Raymond N. Guarendi, also known as Dr. Ray, is an author whose work has focused on parenting, discipline, and family issues.

==Biography==
Guarendi received his B.A. and M.A. at Case Western Reserve University in 1974, and his Ph.D. at Kent State University in 1978. His experience includes work with school districts, substance abuse and mental health centers, and juvenile courts.

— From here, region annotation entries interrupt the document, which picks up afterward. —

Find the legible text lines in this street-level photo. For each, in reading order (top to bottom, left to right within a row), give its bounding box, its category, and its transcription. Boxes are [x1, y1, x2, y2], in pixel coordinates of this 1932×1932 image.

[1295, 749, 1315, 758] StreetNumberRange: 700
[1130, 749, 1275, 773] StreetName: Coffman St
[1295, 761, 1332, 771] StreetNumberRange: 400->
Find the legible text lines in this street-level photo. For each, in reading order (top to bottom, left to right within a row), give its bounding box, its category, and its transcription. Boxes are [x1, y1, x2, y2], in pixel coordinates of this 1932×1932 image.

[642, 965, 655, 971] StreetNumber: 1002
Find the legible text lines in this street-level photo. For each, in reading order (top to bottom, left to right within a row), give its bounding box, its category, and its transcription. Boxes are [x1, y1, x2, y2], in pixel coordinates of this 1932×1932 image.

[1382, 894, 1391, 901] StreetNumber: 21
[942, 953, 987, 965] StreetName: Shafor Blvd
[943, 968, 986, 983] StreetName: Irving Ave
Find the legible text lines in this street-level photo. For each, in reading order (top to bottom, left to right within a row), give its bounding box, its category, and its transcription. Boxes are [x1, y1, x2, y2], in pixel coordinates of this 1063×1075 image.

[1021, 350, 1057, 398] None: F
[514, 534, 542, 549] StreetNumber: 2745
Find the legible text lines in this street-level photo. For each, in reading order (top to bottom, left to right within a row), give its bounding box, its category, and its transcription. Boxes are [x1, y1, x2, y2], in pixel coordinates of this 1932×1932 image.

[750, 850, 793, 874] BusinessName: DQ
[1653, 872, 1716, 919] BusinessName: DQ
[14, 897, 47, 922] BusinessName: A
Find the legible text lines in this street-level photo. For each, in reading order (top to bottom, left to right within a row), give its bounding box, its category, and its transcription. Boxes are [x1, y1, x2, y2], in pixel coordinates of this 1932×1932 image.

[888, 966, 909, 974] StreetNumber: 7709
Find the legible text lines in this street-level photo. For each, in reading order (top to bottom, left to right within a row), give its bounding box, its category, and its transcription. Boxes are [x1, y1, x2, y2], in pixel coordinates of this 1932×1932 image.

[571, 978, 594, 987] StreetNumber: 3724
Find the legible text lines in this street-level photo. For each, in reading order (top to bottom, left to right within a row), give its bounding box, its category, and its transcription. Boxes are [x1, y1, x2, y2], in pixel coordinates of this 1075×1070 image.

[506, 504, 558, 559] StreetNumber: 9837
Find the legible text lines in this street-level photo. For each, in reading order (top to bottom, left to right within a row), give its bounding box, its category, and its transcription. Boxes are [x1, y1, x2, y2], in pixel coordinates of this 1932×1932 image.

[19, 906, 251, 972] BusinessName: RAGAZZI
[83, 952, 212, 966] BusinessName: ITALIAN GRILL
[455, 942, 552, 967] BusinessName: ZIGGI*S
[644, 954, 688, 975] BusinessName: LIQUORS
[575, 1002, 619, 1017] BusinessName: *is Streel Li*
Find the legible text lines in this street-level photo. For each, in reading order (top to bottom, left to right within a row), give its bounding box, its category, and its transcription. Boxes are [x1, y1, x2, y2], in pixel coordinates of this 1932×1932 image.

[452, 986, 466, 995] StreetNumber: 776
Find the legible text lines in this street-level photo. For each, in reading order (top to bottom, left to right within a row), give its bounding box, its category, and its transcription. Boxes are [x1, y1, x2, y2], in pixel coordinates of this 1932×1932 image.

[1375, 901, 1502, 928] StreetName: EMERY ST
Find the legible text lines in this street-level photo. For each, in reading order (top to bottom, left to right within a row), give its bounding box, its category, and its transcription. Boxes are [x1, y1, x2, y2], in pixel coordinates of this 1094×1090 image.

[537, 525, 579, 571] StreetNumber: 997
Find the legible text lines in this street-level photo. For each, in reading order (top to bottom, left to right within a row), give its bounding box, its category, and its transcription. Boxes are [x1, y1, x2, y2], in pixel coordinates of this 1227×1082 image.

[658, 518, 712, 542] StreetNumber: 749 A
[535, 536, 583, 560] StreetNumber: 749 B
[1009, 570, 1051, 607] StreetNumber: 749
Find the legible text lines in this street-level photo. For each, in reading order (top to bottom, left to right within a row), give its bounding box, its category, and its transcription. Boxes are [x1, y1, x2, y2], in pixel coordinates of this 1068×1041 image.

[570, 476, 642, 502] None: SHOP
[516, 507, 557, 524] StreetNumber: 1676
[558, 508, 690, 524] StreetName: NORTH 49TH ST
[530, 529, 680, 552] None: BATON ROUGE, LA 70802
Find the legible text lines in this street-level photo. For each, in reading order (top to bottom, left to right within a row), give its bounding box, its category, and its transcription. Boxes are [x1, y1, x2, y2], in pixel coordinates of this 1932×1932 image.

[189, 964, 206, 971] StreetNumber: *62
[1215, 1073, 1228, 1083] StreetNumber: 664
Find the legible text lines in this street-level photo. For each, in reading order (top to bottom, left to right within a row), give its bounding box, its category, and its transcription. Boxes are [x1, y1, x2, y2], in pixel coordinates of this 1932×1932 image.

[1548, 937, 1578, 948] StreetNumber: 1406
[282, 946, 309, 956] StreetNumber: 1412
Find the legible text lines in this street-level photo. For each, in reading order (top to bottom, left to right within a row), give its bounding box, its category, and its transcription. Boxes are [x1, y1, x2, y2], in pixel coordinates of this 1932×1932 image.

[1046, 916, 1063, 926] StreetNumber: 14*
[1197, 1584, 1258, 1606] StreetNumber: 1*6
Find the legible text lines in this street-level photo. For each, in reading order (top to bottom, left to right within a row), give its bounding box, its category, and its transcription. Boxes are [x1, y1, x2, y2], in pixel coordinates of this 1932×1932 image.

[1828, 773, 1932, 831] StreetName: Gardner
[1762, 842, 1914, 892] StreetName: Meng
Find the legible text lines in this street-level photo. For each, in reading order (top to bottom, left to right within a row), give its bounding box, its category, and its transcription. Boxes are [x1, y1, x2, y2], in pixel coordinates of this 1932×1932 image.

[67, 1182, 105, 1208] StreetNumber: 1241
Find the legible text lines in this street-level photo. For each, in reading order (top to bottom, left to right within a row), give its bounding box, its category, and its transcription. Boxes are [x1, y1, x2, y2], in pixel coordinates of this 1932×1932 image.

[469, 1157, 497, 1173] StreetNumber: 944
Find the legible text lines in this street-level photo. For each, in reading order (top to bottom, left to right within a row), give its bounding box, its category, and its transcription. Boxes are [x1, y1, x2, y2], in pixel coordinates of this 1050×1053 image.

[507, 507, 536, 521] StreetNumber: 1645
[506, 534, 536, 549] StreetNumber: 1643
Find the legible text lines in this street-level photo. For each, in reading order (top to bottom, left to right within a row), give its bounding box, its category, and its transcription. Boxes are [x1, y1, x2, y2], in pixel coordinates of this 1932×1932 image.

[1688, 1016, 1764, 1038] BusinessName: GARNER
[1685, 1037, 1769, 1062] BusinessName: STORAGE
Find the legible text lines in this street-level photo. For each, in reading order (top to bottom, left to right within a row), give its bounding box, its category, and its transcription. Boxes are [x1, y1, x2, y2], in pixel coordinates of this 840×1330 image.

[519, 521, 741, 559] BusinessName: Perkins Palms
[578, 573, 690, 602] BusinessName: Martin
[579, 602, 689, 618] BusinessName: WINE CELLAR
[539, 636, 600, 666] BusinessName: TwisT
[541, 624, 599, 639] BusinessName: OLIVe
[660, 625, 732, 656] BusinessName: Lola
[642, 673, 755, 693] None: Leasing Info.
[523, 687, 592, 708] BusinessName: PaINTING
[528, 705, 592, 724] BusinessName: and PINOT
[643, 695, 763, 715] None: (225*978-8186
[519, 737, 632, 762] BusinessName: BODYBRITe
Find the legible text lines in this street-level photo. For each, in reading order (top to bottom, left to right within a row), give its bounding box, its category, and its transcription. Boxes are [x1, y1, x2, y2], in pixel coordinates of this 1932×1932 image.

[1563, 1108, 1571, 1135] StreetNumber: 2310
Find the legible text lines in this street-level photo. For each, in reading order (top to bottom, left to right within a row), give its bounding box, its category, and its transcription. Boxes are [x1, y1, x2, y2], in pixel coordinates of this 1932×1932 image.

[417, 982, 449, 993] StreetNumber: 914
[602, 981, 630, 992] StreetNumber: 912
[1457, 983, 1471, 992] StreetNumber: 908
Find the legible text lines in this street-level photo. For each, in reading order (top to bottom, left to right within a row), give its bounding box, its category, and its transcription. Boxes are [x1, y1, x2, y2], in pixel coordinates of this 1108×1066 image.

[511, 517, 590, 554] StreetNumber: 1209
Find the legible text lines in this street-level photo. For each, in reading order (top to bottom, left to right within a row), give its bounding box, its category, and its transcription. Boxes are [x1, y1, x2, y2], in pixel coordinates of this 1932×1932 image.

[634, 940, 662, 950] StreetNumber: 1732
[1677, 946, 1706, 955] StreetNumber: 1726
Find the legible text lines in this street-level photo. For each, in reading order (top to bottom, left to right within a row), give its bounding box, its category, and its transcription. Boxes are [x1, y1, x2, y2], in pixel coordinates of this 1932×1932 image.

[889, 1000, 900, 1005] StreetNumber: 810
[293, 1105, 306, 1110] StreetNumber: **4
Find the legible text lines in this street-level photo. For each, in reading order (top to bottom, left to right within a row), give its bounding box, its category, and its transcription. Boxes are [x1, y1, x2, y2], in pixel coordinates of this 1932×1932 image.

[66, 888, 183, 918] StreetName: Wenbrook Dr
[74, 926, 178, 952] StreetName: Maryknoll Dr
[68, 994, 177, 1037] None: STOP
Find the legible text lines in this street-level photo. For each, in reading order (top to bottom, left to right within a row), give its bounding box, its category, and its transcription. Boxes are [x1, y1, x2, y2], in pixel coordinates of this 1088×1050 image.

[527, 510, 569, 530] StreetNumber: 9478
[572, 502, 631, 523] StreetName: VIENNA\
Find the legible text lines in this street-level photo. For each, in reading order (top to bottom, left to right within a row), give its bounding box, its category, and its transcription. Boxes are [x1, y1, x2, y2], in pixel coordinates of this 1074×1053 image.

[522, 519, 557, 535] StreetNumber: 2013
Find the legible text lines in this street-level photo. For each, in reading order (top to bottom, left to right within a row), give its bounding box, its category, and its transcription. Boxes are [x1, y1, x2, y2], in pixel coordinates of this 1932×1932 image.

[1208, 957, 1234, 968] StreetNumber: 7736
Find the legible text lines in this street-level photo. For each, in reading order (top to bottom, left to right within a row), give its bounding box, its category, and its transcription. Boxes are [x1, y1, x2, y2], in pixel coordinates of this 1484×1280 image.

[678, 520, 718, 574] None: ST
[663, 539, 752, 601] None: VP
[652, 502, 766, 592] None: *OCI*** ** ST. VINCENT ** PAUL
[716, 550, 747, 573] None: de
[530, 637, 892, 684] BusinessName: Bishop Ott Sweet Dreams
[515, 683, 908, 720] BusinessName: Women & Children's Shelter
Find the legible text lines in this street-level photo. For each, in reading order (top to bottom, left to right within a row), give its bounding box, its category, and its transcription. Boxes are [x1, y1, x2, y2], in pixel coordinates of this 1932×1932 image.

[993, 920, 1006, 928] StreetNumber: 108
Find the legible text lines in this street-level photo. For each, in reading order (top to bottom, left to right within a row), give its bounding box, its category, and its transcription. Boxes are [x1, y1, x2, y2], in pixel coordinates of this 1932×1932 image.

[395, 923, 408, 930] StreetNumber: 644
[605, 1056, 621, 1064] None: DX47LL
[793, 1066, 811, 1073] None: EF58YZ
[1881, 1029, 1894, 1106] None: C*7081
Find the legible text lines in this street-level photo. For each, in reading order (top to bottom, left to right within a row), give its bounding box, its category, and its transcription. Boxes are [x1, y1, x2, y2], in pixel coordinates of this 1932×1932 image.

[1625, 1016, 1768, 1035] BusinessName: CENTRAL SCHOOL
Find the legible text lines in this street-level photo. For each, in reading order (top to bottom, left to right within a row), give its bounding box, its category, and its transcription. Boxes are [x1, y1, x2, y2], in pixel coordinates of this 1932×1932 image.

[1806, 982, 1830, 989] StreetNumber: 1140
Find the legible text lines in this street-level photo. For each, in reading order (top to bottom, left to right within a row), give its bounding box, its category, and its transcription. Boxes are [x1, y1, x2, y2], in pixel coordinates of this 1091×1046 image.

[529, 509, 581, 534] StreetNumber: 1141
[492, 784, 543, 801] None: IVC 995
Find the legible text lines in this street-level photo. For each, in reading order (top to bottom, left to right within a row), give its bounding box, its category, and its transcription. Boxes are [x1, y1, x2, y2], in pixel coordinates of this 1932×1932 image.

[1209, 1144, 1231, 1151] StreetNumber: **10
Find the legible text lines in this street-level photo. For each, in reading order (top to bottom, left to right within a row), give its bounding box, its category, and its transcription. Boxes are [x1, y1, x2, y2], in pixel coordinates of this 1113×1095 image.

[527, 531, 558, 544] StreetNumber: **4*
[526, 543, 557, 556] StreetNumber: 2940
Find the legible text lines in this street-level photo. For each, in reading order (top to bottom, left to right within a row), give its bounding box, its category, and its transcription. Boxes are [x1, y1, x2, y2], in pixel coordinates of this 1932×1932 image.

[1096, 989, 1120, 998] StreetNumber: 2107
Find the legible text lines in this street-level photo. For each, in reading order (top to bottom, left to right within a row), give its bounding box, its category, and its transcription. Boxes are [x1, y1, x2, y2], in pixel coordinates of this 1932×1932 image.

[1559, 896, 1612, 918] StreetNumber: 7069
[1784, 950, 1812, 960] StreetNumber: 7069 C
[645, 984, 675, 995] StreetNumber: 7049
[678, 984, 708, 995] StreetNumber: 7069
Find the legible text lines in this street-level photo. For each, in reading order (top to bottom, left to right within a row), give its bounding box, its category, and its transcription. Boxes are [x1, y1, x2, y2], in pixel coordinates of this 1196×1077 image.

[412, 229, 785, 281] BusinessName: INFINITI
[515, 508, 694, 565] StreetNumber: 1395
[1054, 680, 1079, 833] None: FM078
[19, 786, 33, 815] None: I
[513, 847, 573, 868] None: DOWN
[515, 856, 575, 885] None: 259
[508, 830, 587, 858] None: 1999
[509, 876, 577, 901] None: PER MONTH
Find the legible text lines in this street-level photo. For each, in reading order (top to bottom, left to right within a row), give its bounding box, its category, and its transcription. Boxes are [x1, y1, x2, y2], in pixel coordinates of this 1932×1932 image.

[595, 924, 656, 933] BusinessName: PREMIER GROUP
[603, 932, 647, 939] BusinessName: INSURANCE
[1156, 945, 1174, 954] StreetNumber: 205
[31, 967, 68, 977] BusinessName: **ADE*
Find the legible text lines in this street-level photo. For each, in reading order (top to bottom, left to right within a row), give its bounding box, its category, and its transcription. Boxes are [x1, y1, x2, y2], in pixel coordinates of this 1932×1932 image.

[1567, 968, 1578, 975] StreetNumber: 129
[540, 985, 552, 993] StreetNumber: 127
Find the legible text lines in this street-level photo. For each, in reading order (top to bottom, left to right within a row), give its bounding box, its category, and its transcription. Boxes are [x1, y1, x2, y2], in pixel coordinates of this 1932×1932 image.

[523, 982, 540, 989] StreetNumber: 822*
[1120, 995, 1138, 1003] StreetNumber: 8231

Guarendi has appeared on nationally syndicated United States television programs, including The Oprah Winfrey Show and CBS This Morning, and is a regular on radio programs "Catholic Answers Live" and "The Doctor is In", produced by the Catholic lay apostolate Catholic Answers. He also appears in speaking engagements in the U.S. for Catholic Answers. He also owns a TV show, "Living Right With Dr. Ray", on EWTN.

== Works ==
Guarendi is the author of 12 books:
- Being a Grandparent: Just Like Being a Parent ... Only Different! (2018)
- Advice Worth Ignoring: How Tuning Out the Experts Can Make You a Better Parent (2016)
- When Faith Causes Family Friction: Dr. Ray Tackles the Tough Questions (2015)
- Fighting Mad: Practical Solutions for Conquering Anger (2013)
- Winning the Discipline Debates: Dr. Ray Coaches Parents to Make Discipline Less Frequent, Less Frustrating, and More Consistent (2013)
- Marriage: Small Steps, Big Rewards (2011)
- Raising Good Kids: Back to Family Basics (2011)
- Adoption: Choosing It, Living It, Loving It (2009)
- Good Discipline, Great Teens (2007)
- Discipline that Lasts a Lifetime: The Best Gift You Can Give Your Kids (2003)
- Back to the Family: How to Encourage Traditional Values in Complicated Times (1990)
- You're a Better Parent than You Think!: A Guide to Common-Sense Parenting (1985)

== Personal life ==
He is the father of ten children: Andrew, Hannah, Jonathan, Joanna, Sarah, Samuel, James, Mary, Peter, and Elizabeth whom he and his wife Randi adopted.